Parliament will soon have to start deliberating on the glaring absence in South Africa’s labour laws of paternity leave and substantive equality for gay couples having children.
A private member’s bill to legally establish “parental” leave and give adoptive or surrogate-using parents better entitlements was gazetted this week.
It still does not propose full equality between mothers who give birth and other categories of parents, but would significantly expand the recognition of parenthood at the workplace.
Ironically, the bill comes from the African Christian Democratic Party (ACDP), a party that is opposed to gay couples adopting babies in the first place.
In an explanatory memorandum attached to the draft Labour Laws Amendment Bill, the ACDP explains that it is primarily trying to get paternity leave legislated as part of its “policy on family values”, which stresses the importance of fathers in families.
“The ACDP does not support, nor did it support, amendments to the Children’s Act ... which allowed same-sex couples to adopt children.
“It is the view of the ACDP that for the bill to accomplish its goals, it must be applicable in the current legal situation.”
The primary aim of the bill is to introduce an ungendered new basic condition of employment called parental leave.
This would, in practice, be paternity leave in a heterosexual relationship, but apply equally to one of the partners in a same-sex civil union.
The bill still proposes a relatively insignificant 10 days of parental leave, but proposes that this leave be subsidised by the Unemployment Insurance Fund (UIF) in the same way that birth mothers’ four months of maternity leave is financed.
Cheryllyn Dudley, the ACDP’s parliamentary whip, explains that the 10-day figure is a compromise meant to forestall opposition from employer groups that might oppose the bill.
It was agreed on with labour federation Cosatu in consultations, said Dudley.
At present, fathers of newborn children are forced to rely on their legal right to three days of “family responsibility leave” in lieu of any specific provision in the Basic Conditions of Employment Act.
This is the same leave generally used to attend funerals or other family emergencies.
Apart from the 10 days of parental leave, the bill also seeks to create adoption and surrogate leave, which would again apply equally to heterosexual or gay couples.
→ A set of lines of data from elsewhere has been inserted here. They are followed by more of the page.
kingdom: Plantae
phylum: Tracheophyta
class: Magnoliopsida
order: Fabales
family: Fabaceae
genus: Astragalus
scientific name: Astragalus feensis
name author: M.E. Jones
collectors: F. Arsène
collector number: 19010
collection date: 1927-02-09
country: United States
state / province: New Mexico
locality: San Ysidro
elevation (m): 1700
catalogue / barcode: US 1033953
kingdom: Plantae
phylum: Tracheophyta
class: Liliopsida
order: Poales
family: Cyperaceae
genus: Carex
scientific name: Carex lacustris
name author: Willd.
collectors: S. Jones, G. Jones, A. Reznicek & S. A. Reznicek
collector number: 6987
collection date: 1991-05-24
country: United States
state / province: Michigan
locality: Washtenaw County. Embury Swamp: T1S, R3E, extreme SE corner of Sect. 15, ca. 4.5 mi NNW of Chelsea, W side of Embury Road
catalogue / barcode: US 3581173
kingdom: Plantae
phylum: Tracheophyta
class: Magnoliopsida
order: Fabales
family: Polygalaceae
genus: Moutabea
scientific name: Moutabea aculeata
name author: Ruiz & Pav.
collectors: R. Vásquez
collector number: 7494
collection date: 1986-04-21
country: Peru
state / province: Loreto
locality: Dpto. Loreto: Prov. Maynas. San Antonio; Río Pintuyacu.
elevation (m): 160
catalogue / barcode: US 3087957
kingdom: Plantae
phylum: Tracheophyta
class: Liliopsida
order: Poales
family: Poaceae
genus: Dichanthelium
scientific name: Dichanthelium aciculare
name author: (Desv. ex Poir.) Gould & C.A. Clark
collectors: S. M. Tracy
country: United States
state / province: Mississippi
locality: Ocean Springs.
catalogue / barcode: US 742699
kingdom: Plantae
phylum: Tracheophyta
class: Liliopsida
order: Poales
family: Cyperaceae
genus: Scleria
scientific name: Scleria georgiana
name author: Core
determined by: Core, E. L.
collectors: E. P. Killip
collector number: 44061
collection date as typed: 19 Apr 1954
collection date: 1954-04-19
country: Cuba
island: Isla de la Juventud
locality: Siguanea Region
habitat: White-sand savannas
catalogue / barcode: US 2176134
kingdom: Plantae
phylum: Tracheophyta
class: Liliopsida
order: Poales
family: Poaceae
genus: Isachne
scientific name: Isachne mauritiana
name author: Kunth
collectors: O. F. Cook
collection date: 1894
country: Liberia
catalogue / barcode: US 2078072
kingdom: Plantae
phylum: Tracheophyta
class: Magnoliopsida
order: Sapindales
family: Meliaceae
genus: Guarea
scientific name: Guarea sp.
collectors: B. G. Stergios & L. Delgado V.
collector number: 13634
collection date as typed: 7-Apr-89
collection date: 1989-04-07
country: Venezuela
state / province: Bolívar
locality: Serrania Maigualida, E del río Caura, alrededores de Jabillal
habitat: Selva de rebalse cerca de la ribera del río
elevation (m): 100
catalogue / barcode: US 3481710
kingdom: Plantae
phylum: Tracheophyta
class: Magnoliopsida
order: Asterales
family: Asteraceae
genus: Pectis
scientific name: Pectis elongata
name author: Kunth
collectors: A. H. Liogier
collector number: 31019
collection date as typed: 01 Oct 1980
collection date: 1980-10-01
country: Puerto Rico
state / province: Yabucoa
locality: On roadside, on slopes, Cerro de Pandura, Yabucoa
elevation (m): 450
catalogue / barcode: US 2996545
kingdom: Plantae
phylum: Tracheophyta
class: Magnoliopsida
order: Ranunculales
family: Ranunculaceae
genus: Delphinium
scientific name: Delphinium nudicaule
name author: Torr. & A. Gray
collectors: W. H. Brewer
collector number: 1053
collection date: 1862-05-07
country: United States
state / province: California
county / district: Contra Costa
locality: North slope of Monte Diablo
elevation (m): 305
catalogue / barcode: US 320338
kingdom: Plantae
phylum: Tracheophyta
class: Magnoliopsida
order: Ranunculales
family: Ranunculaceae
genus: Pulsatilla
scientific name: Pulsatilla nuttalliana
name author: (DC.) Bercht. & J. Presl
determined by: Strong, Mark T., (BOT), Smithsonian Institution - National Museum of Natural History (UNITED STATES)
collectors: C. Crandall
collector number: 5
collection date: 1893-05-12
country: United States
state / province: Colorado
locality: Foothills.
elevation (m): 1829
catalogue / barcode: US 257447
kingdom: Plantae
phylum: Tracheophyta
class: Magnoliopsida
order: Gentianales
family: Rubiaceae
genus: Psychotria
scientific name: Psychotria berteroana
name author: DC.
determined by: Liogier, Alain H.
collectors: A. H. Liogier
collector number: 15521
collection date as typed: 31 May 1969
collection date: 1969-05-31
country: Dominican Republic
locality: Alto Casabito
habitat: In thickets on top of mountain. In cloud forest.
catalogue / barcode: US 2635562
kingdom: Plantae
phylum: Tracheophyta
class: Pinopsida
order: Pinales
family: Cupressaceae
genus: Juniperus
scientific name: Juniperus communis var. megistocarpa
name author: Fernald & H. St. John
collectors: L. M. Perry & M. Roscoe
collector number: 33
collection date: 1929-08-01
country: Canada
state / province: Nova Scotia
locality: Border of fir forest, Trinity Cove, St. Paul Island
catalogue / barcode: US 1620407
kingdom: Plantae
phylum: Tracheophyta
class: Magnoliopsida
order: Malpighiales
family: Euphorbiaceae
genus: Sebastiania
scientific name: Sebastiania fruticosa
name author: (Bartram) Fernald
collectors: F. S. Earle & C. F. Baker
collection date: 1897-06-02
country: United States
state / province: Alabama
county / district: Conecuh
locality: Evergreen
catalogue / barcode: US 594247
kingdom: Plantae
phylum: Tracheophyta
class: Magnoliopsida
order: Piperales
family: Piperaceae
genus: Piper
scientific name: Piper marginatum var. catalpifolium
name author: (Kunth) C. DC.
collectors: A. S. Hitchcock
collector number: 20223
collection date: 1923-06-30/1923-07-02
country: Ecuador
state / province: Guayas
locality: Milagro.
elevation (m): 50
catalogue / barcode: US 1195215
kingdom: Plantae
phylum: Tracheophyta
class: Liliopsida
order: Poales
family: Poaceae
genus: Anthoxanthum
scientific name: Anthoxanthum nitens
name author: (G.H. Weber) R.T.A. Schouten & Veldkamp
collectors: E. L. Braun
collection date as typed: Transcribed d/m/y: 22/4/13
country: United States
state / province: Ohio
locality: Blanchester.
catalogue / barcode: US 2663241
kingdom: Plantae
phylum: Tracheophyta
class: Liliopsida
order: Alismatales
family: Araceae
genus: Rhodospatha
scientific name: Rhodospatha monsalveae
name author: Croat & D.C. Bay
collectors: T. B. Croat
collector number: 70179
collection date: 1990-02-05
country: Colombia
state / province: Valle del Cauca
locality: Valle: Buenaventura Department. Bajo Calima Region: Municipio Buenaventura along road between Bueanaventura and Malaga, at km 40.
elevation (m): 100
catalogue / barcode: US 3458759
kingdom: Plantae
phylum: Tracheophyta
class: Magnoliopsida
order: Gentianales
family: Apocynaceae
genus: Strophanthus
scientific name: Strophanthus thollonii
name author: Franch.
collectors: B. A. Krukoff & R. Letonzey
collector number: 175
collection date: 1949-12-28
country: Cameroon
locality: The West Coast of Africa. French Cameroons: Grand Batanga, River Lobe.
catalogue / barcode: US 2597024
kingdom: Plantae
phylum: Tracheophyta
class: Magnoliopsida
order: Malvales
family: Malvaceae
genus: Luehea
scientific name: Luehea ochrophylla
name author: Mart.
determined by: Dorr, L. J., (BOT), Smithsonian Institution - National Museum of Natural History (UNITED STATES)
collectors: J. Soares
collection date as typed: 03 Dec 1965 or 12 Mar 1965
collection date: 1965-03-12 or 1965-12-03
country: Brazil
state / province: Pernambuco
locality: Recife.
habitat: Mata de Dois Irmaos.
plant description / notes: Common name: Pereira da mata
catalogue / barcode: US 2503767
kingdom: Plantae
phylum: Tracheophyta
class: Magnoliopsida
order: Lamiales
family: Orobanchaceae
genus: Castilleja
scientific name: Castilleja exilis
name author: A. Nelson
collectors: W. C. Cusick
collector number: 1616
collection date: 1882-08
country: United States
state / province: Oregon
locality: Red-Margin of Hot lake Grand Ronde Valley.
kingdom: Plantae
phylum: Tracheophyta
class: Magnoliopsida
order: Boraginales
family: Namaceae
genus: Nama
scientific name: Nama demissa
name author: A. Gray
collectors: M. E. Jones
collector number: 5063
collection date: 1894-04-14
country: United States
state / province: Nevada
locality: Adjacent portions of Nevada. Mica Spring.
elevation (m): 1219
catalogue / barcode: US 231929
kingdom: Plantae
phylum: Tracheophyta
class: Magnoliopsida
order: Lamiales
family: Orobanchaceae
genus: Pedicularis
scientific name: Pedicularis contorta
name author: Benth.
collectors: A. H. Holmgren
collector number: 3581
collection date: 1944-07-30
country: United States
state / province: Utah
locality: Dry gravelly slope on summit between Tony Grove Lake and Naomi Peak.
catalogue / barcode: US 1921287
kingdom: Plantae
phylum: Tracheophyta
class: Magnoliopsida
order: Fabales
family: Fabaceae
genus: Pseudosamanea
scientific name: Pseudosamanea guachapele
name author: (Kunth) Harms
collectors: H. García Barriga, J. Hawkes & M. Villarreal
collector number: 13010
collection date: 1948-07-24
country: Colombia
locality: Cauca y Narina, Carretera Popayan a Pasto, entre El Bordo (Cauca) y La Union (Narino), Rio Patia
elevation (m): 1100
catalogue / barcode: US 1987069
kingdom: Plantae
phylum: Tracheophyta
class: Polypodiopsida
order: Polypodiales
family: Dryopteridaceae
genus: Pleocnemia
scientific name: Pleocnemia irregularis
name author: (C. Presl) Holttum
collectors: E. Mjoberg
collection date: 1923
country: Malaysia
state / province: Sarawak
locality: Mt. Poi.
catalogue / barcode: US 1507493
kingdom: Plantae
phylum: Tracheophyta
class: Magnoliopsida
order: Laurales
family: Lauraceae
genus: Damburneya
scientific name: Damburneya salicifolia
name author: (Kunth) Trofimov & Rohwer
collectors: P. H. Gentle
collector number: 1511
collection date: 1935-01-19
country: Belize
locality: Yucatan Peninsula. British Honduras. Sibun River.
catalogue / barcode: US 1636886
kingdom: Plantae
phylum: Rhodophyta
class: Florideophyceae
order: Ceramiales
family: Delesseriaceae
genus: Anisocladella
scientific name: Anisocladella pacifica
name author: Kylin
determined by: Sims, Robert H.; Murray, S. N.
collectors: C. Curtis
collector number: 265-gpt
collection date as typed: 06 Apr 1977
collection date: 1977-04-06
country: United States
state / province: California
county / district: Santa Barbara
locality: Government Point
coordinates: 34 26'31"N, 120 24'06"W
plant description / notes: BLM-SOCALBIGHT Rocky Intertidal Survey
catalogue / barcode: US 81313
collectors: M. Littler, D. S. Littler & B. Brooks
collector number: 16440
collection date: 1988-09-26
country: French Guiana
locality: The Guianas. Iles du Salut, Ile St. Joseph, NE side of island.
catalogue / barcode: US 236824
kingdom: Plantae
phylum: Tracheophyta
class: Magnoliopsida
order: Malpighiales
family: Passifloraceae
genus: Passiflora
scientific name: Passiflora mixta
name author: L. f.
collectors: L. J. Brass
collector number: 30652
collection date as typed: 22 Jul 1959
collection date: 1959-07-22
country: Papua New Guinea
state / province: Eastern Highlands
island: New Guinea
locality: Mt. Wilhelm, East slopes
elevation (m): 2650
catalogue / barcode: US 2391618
While the UIF already pays adoption benefits, the Basic Conditions of Employment Act does not yet force employers to grant this kind of leave.
The proposal is for two and a half months of leave, which is again far short of the four months for normal maternity leave.
The couple can decide which partner takes the 10 days of parental leave and which one takes the two and a half months.
Dudley reasons that the shorter period is justified because physical recovery time makes up part of maternity leave and that the law, for instance, allows for one and a half months of leave to recover from a miscarriage. Two and a half months is then the remainder for actual childrearing.
An amendment to the Basic Conditions of Employment Act to specifically address the continued discrimination against gay couples is long overdue.
Earlier this year, a case before the labour court demonstrated the inequity of the current arrangements.
A homosexual employee of the State Information and Technology Agency (Sita) and his husband had commissioned a surrogate pregnancy and applied for maternity leave when the baby was born.
Sita refused by arguing that maternity leave only applied to women, and instead offered them the option of unpaid leave. The reasoning for how this squares with the Constitution was that maternity leave was, at least in part, related to the physiological trauma of childbirth, not only to allowing for care and a bonding period with the baby. This is the position still taken in the ACDP’s bill.
The court disagreed and put caring for the child front and centre as a rationale for maternity leave.
That ruling only applied to that specific case, but the judge noted that the Basic Conditions of Employment Act would need to be amended to excise the inherent discrimination of only giving one kind of parent the legal right to take time off to look after a newborn.
As a private member’s bill, the ACDP’s proposal will have to be referred to the parliamentary committee on labour by the Speaker and, if there is agreement, be debated before it is sent to the department of labour and taken through the normal legislative process.